Monday, Nov. 14, 1977

$4 Million Deal

Maupie 's businesslike release

For five days, he lay on a bed in a "dark den" handcuffed to a radiator and guarded by four men whose faces were covered by ski masks. But Dutch Multimillionaire Maurits ("Maupie") Caransa, 61, who was kidnaped on Oct. 28 outside his club in Amsterdam, remained a shrewd businessman throughout the ordeal. And, as it turned out last week, business--rather than terrorism, as had originally been feared--was the name of the game. By Caransa's account, the kidnapers first demanded a ransom of $16 million. After two days of haggling, Caransa, whose real estate, hotel and other holdings are worth $40 million, wheedled his captors down to $4 million.

When the deal had been set, Caransa sent a note to a law firm, instructing attorneys to arrange for the ransom drop.
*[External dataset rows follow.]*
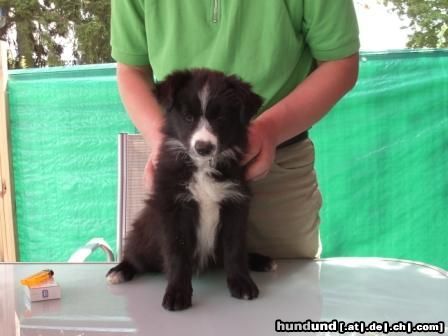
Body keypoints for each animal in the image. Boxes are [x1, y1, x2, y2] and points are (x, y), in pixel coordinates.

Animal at [107, 69, 274, 312]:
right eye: (187, 117)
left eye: (220, 118)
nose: (203, 147)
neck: (202, 167)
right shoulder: (172, 208)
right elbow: (178, 254)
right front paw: (177, 293)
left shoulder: (235, 204)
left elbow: (235, 249)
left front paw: (242, 283)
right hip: (143, 232)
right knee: (135, 255)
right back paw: (119, 270)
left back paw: (262, 260)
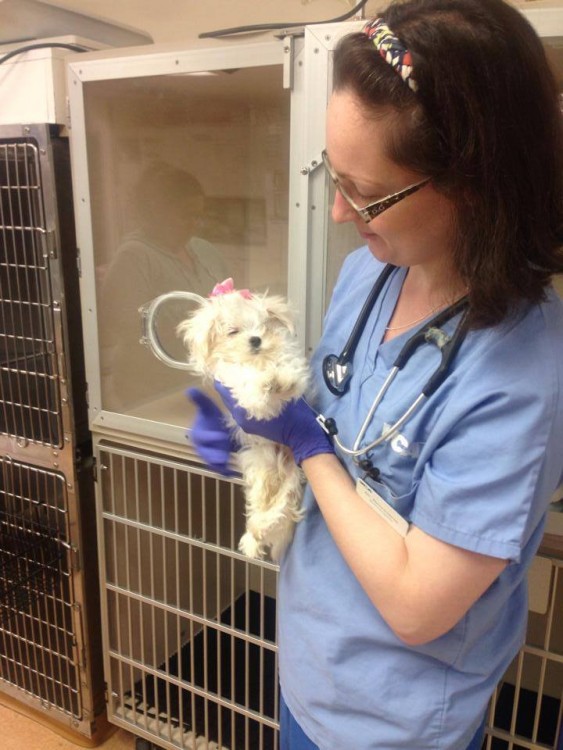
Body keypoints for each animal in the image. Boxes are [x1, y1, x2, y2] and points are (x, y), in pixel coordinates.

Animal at [178, 280, 310, 560]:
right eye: (233, 331)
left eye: (263, 325)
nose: (256, 339)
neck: (257, 361)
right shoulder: (233, 378)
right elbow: (248, 384)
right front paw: (263, 388)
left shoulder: (290, 365)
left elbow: (287, 373)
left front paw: (279, 380)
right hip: (261, 469)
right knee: (262, 504)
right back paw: (252, 538)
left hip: (291, 476)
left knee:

The next evening the money was handed over in a cafe located less than 100 yds. from Caransa's office. Then, early the following morning, two of the kidnapers drove Caransa into central Amsterdam and shoved him out of the car. Shivering in the rain, with electrical-wire manacles dangling from his arms and legs, and wearing one patent-leather shoe, the kidnap victim snouted: "I am Caransa, help me, help me!" After hailing a cab, Caransa made his way to police headquarters.

Though several telephone callers had claimed a link between Caransa's kidnaping and the Red Army terrorist group that abducted and murdered West German Industrialist Hanns-Martin Schleyer, Dutch police continued to investigate the case for the nonpolitical offense that it evidently was. "We are not butchers with political motives," Caransa quoted one captor as saying. "We are criminals and we want a lot of money." They got plenty of that --44 Ibs. of crisp new 1,000-guilder notes, worth about $400 each. What continues to puzzle police is why the kidnapers would demand payment in a denomination of bills that is 1) hard to assemble in large quantities even at banks, and 2) easily traceable (the police have the serial numbers of all the bills). Thus, while the cops regard the ransom payment as a private business transaction, they do not plan to mark the Caransa case closed until those new mysteries are solved.